Apple Music Relaunches Best of The Week Playlist With New Name
Apple Music has been updating a number of its marquee playlists over the past month, but the biggest came Friday (Aug. 23), as the streaming service rebrands Best of The Week — consistently one of Apple Music’s top 10 playlists — as New Music Daily, which the company is calling its first “premiere global editorial playlist.”
New Music Daily is Apple Music’s vehicle to debut and highlight new music on the platform. The multi-genre playlist will feature 60 songs and Apple Music editors will choose a new song every day to lead New Music Daily, and that artist will be the cover star for the playlist. Normally, New Music Daily will be updated every day with a new lead song and cover star between Monday and Friday, but for the first 30 days the playlist will be updated seven days a week.
\\ Read more on Billboard //
SPOTIFY GETS MORE FREE: 3 MONTH PREMIUM TRIAL LAUNCHED FOR NEW SUBSCRIBERS, RIVALING APPLE MUSIC
There is sometimes a tense relationship between Spotify and music-rightsholders when it comes to the service’s aggressive Premium price promotions.
Record labels have become accustomed to seeing SPOT launch a deal, a couple of times a year, which tempts new subscribers to the service by offering them three months of Premium access for just $0.99. (A typical individual Spotify US subscription, of course, costs $9.99 a month.)

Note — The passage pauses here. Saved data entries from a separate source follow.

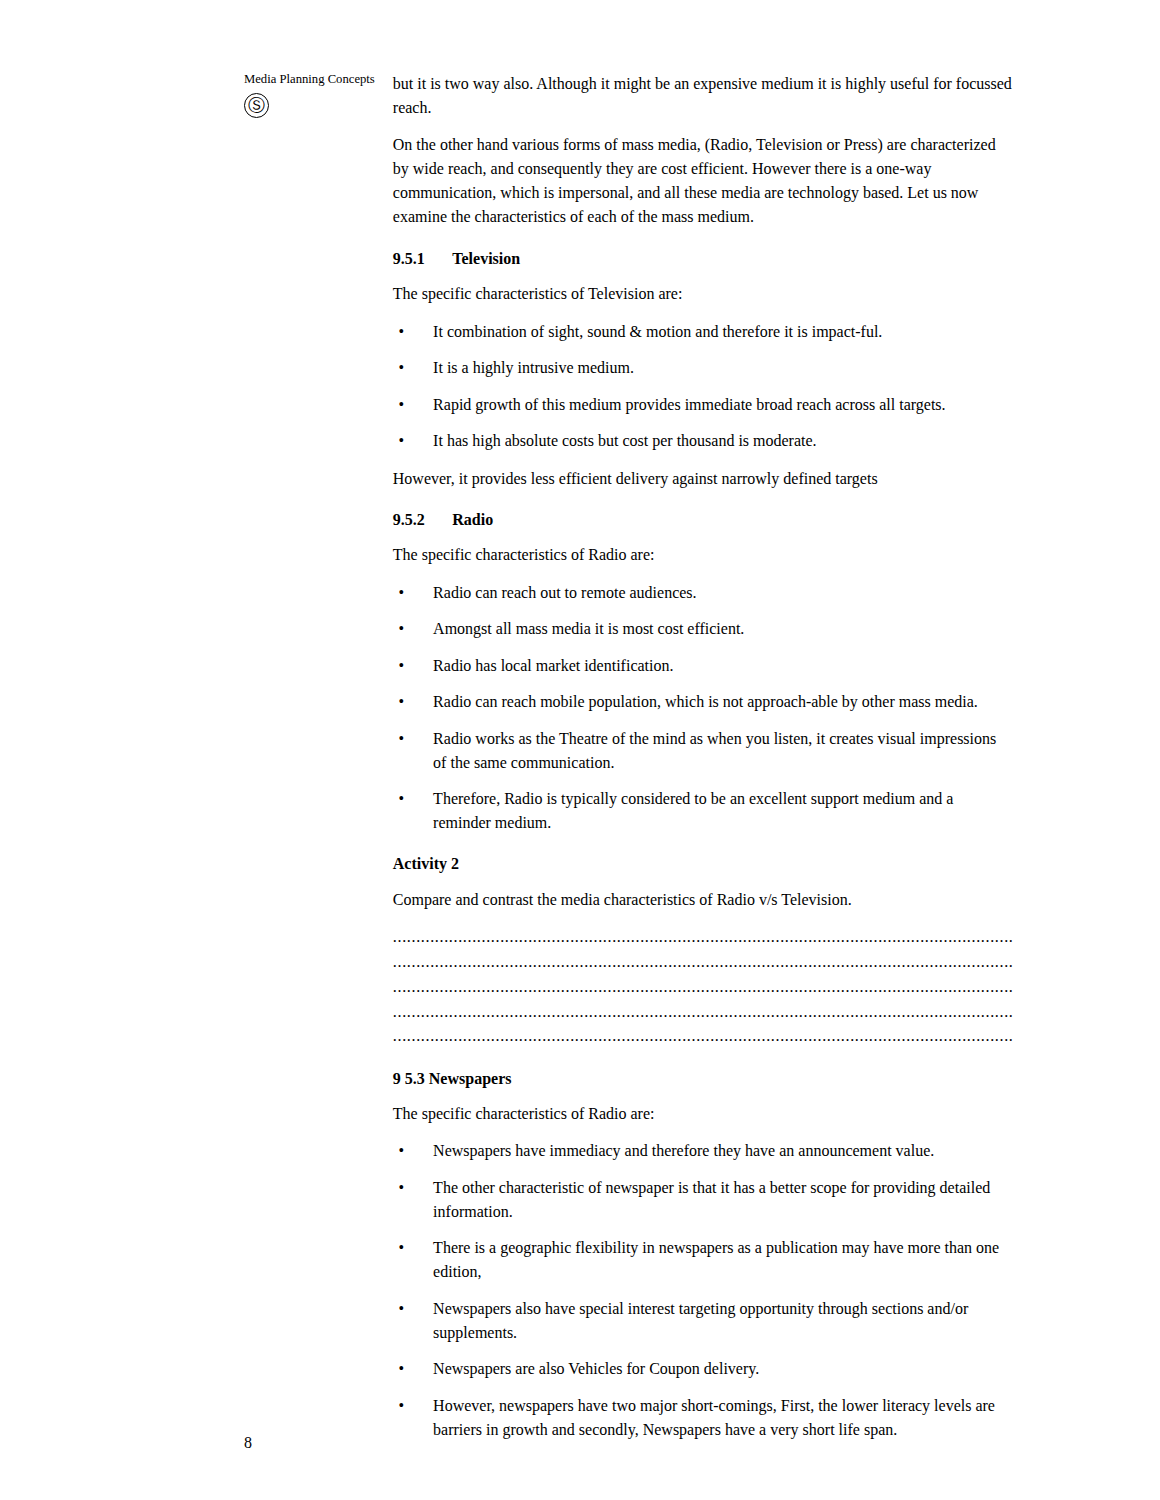Media Planning Concepts
Ⓢ
but it is two way also. Although it might be an expensive medium it is highly useful for focussed reach.
On the other hand various forms of mass media, (Radio, Television or Press) are characterized by wide reach, and consequently they are cost efficient. However there is a one-way communication, which is impersonal, and all these media are technology based. Let us now examine the characteristics of each of the mass medium.
9.5.1 Television
The specific characteristics of Television are:
It combination of sight, sound & motion and therefore it is impact-ful.
It is a highly intrusive medium.
Rapid growth of this medium provides immediate broad reach across all targets.
It has high absolute costs but cost per thousand is moderate.
However, it provides less efficient delivery against narrowly defined targets
9.5.2 Radio
The specific characteristics of Radio are:
Radio can reach out to remote audiences.
Amongst all mass media it is most cost efficient.
Radio has local market identification.
Radio can reach mobile population, which is not approach-able by other mass media.
Radio works as the Theatre of the mind as when you listen, it creates visual impressions of the same communication.
Therefore, Radio is typically considered to be an excellent support medium and a reminder medium.
Activity 2
Compare and contrast the media characteristics of Radio v/s Television.
.....................................................................................................................................
.....................................................................................................................................
.....................................................................................................................................
.....................................................................................................................................
.....................................................................................................................................
9 5.3 Newspapers
The specific characteristics of Radio are:
Newspapers have immediacy and therefore they have an announcement value.
The other characteristic of newspaper is that it has a better scope for providing detailed information.
There is a geographic flexibility in newspapers as a publication may have more than one edition,
Newspapers also have special interest targeting opportunity through sections and/or supplements.
Newspapers are also Vehicles for Coupon delivery.
However, newspapers have two major short-comings, First, the lower literacy levels are barriers in growth and secondly, Newspapers have a very short life span.
8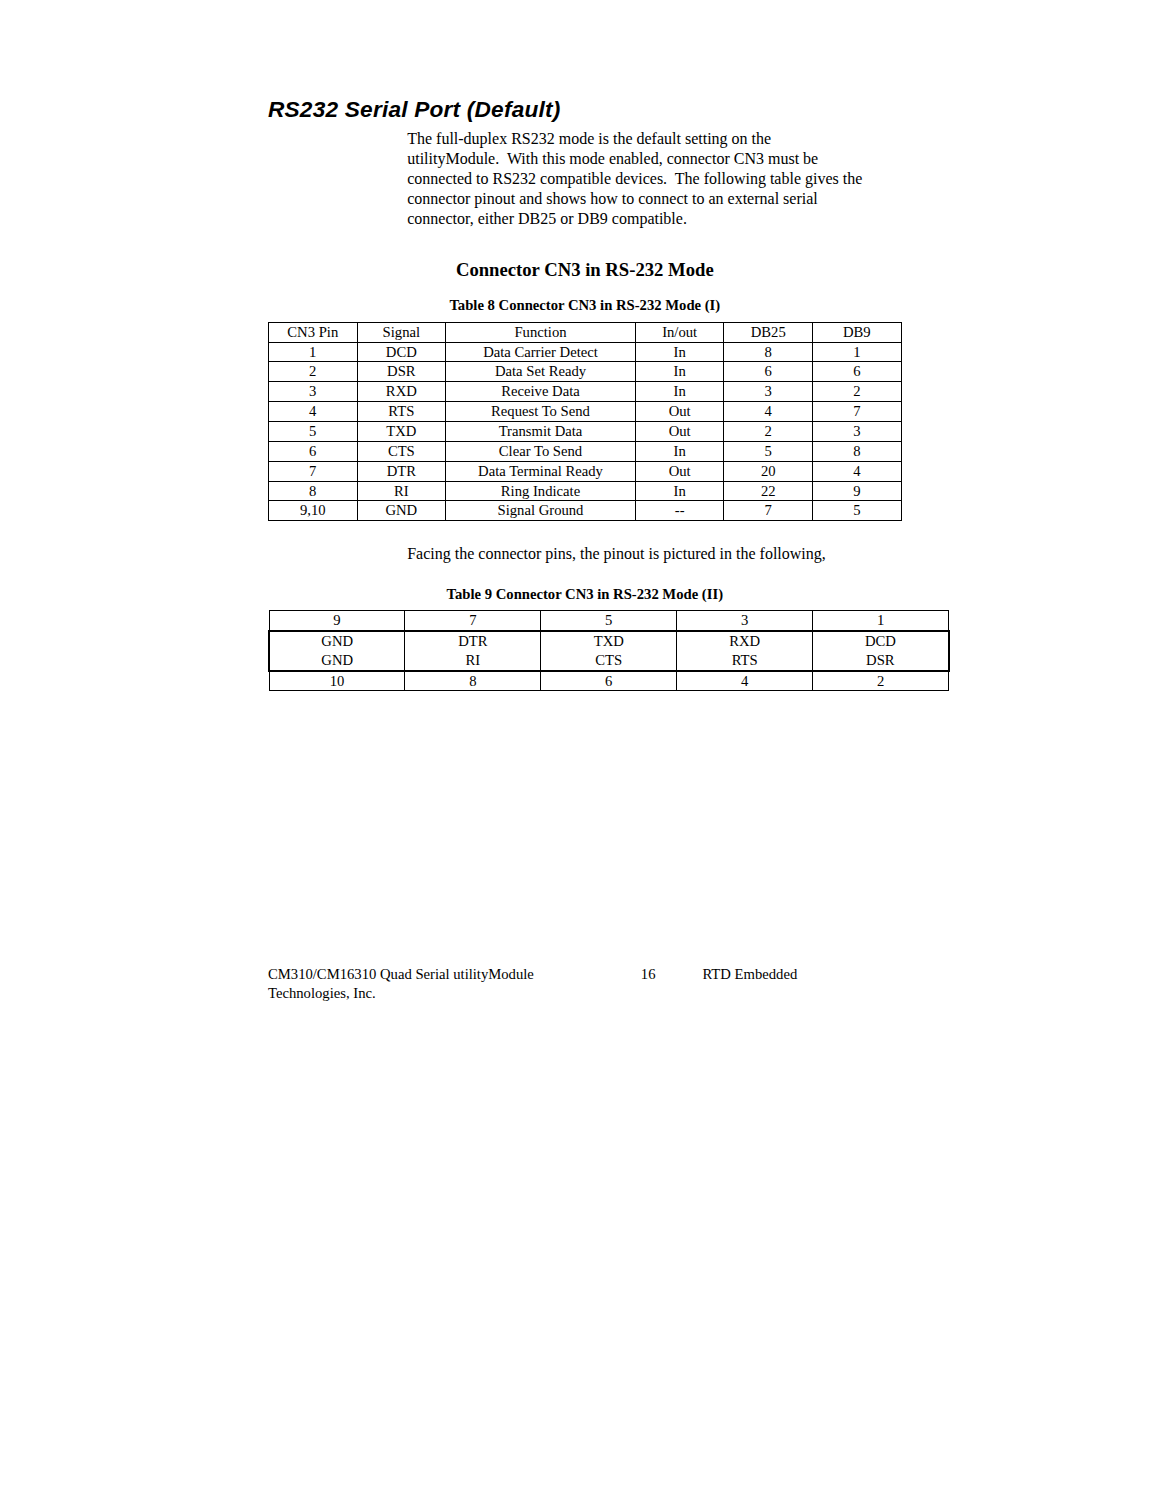RS232 Serial Port (Default)
The full-duplex RS232 mode is the default setting on the utilityModule. With this mode enabled, connector CN3 must be connected to RS232 compatible devices. The following table gives the connector pinout and shows how to connect to an external serial connector, either DB25 or DB9 compatible.
Connector CN3 in RS-232 Mode
Table 8 Connector CN3 in RS-232 Mode (I)
| CN3 Pin | Signal | Function | In/out | DB25 | DB9 |
| --- | --- | --- | --- | --- | --- |
| 1 | DCD | Data Carrier Detect | In | 8 | 1 |
| 2 | DSR | Data Set Ready | In | 6 | 6 |
| 3 | RXD | Receive Data | In | 3 | 2 |
| 4 | RTS | Request To Send | Out | 4 | 7 |
| 5 | TXD | Transmit Data | Out | 2 | 3 |
| 6 | CTS | Clear To Send | In | 5 | 8 |
| 7 | DTR | Data Terminal Ready | Out | 20 | 4 |
| 8 | RI | Ring Indicate | In | 22 | 9 |
| 9,10 | GND | Signal Ground | -- | 7 | 5 |
Facing the connector pins, the pinout is pictured in the following,
Table 9 Connector CN3 in RS-232 Mode (II)
| 9 | 7 | 5 | 3 | 1 |
| GND | DTR | TXD | RXD | DCD |
| GND | RI | CTS | RTS | DSR |
| 10 | 8 | 6 | 4 | 2 |
CM310/CM16310 Quad Serial utilityModule
Technologies, Inc.
16
RTD Embedded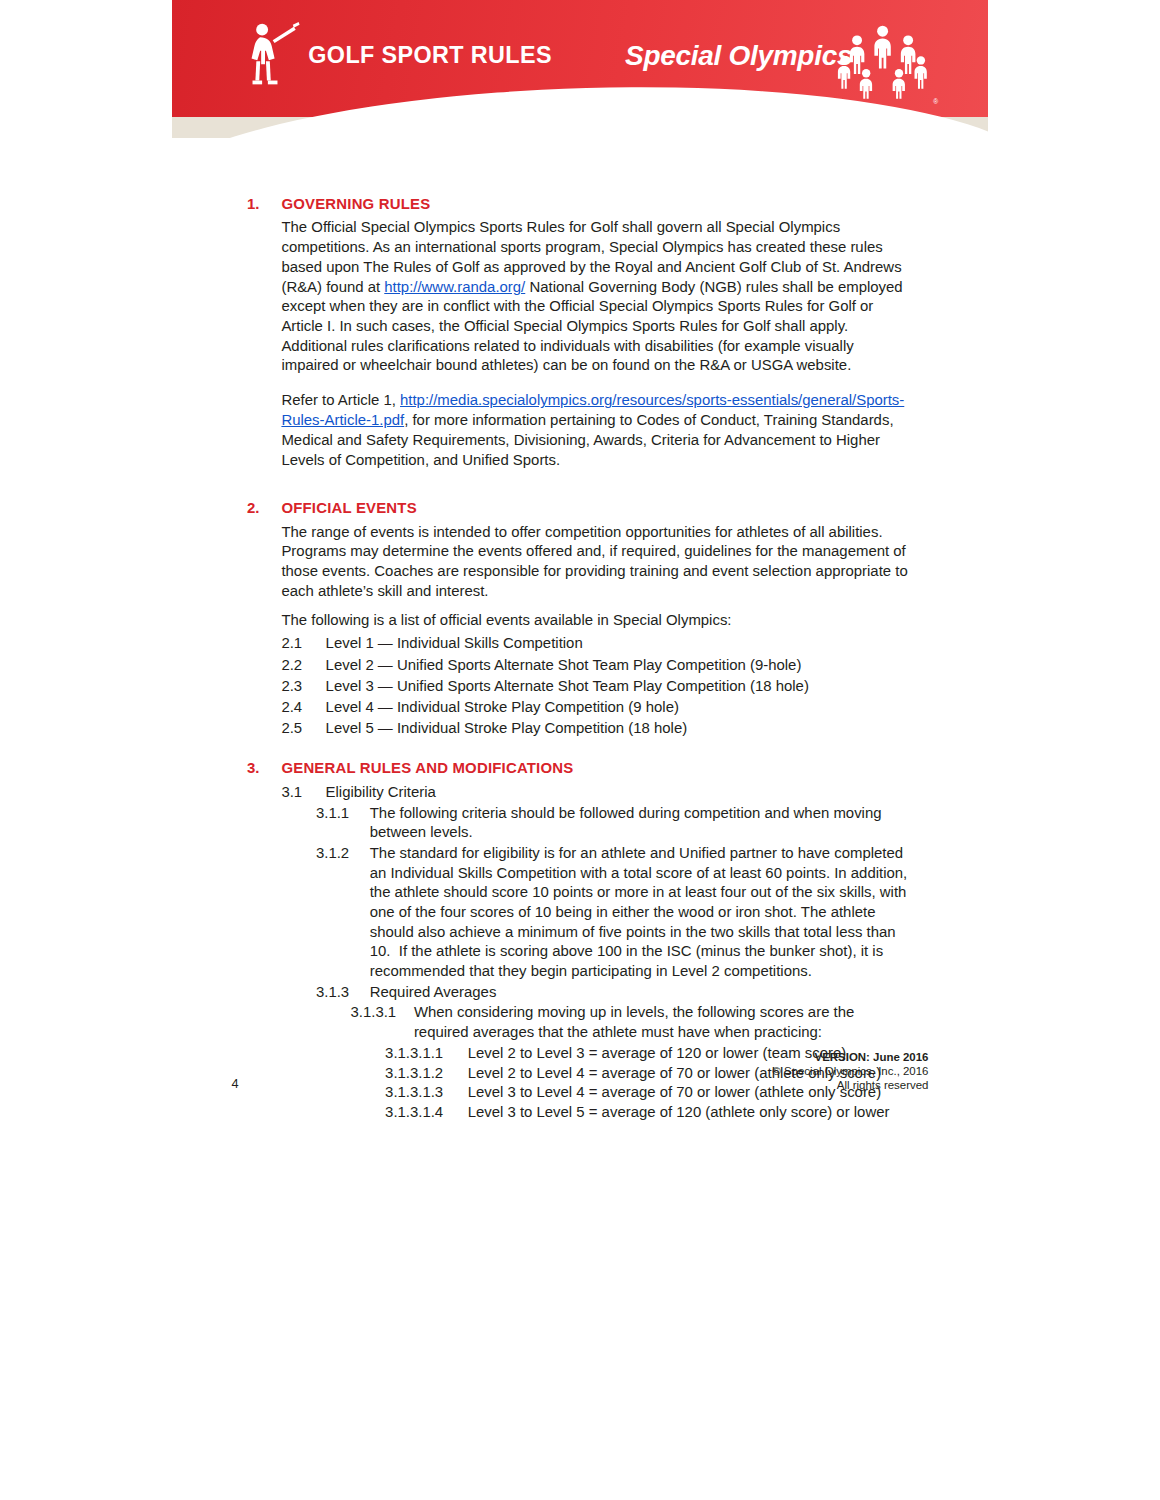GOLF SPORT RULES
Special Olympics
®
1.
Governing Rules
The Official Special Olympics Sports Rules for Golf shall govern all Special Olympics competitions. As an international sports program, Special Olympics has created these rules based upon The Rules of Golf as approved by the Royal and Ancient Golf Club of St. Andrews (R&A) found at http://www.randa.org/ National Governing Body (NGB) rules shall be employed except when they are in conflict with the Official Special Olympics Sports Rules for Golf or Article I. In such cases, the Official Special Olympics Sports Rules for Golf shall apply. Additional rules clarifications related to individuals with disabilities (for example visually impaired or wheelchair bound athletes) can be on found on the R&A or USGA website.
Refer to Article 1, http://media.specialolympics.org/resources/sports-essentials/general/Sports-Rules-Article-1.pdf, for more information pertaining to Codes of Conduct, Training Standards, Medical and Safety Requirements, Divisioning, Awards, Criteria for Advancement to Higher Levels of Competition, and Unified Sports.
2.
Official Events
The range of events is intended to offer competition opportunities for athletes of all abilities. Programs may determine the events offered and, if required, guidelines for the management of those events. Coaches are responsible for providing training and event selection appropriate to each athlete’s skill and interest.
The following is a list of official events available in Special Olympics:
2.1
Level 1 — Individual Skills Competition
2.2
Level 2 — Unified Sports Alternate Shot Team Play Competition (9-hole)
2.3
Level 3 — Unified Sports Alternate Shot Team Play Competition (18 hole)
2.4
Level 4 — Individual Stroke Play Competition (9 hole)
2.5
Level 5 — Individual Stroke Play Competition (18 hole)
3.
General Rules and Modifications
3.1
Eligibility Criteria
3.1.1
The following criteria should be followed during competition and when moving between levels.
3.1.2
The standard for eligibility is for an athlete and Unified partner to have completed an Individual Skills Competition with a total score of at least 60 points. In addition, the athlete should score 10 points or more in at least four out of the six skills, with one of the four scores of 10 being in either the wood or iron shot. The athlete should also achieve a minimum of five points in the two skills that total less than 10. If the athlete is scoring above 100 in the ISC (minus the bunker shot), it is recommended that they begin participating in Level 2 competitions.
3.1.3
Required Averages
3.1.3.1
When considering moving up in levels, the following scores are the required averages that the athlete must have when practicing:
3.1.3.1.1
Level 2 to Level 3 = average of 120 or lower (team score)
3.1.3.1.2
Level 2 to Level 4 = average of 70 or lower (athlete only score)
3.1.3.1.3
Level 3 to Level 4 = average of 70 or lower (athlete only score)
3.1.3.1.4
Level 3 to Level 5 = average of 120 (athlete only score) or lower
4
VERSION: June 2016
© Special Olympics, Inc., 2016
All rights reserved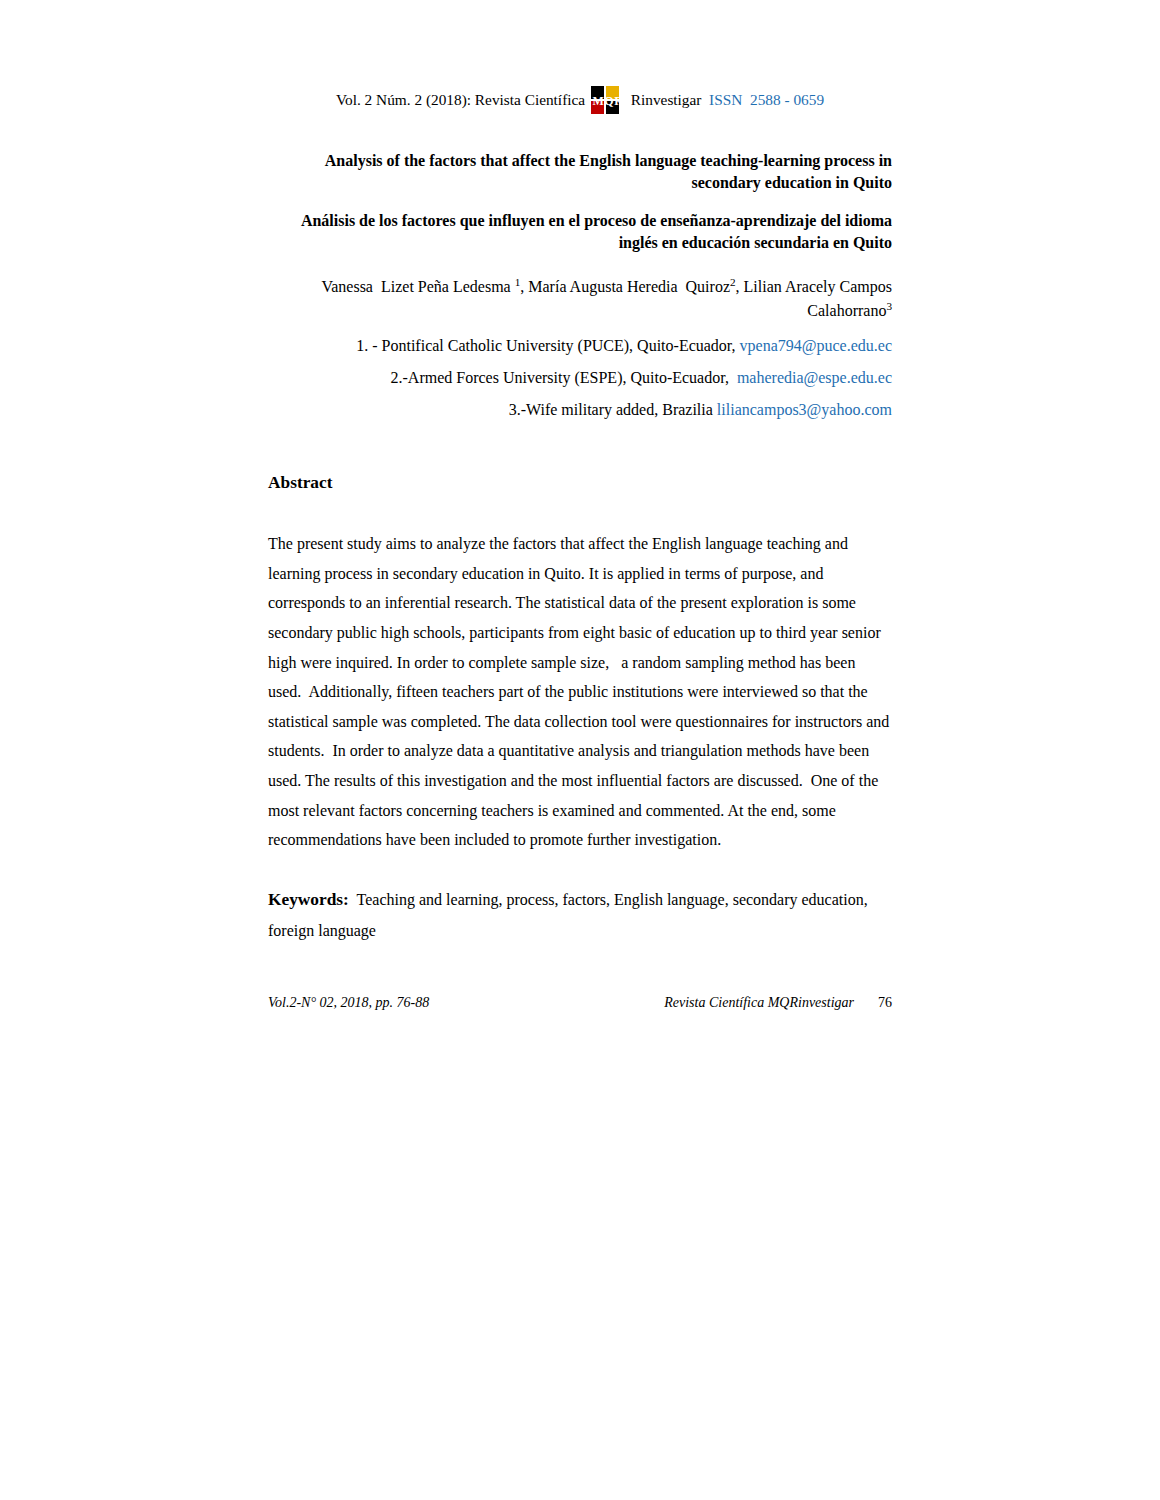Vol. 2 Núm. 2 (2018): Revista Científica MQR Rinvestigar ISSN 2588 - 0659
Analysis of the factors that affect the English language teaching-learning process in secondary education in Quito
Análisis de los factores que influyen en el proceso de enseñanza-aprendizaje del idioma inglés en educación secundaria en Quito
Vanessa Lizet Peña Ledesma 1, María Augusta Heredia Quiroz2, Lilian Aracely Campos Calahorrano3
1. - Pontifical Catholic University (PUCE), Quito-Ecuador, vpena794@puce.edu.ec
2.-Armed Forces University (ESPE), Quito-Ecuador, maheredia@espe.edu.ec
3.-Wife military added, Brazilia liliancampos3@yahoo.com
Abstract
The present study aims to analyze the factors that affect the English language teaching and learning process in secondary education in Quito. It is applied in terms of purpose, and corresponds to an inferential research. The statistical data of the present exploration is some secondary public high schools, participants from eight basic of education up to third year senior high were inquired. In order to complete sample size, a random sampling method has been used. Additionally, fifteen teachers part of the public institutions were interviewed so that the statistical sample was completed. The data collection tool were questionnaires for instructors and students. In order to analyze data a quantitative analysis and triangulation methods have been used. The results of this investigation and the most influential factors are discussed. One of the most relevant factors concerning teachers is examined and commented. At the end, some recommendations have been included to promote further investigation.
Keywords: Teaching and learning, process, factors, English language, secondary education, foreign language
Vol.2-N° 02, 2018, pp. 76-88 Revista Científica MQRinvestigar 76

\\ Read more on Music Business Worldwide //
How Artist Imposters and Fake Songs Sneak Onto Streaming Services
Last December, new music from Beyoncé and SZA appeared out of nowhere on Spotify and Apple Music. Released under the names “Queen Carter” and “Sister Solana” respectively, these full-length projects initially seemed like surprise drops with a twist. Soon fans realized that something wasn’t right: Many of the Beyoncé recordings came from old sessions, and the SZA songs sounded like unfinished demos, which the singer later confirmed. Neither Beyoncé nor SZA had anything to do with the releases, in fact. It wasn’t the first time a big artist’s music had been uploaded illegally to Spotify and Apple Music, and it wouldn’t be the last.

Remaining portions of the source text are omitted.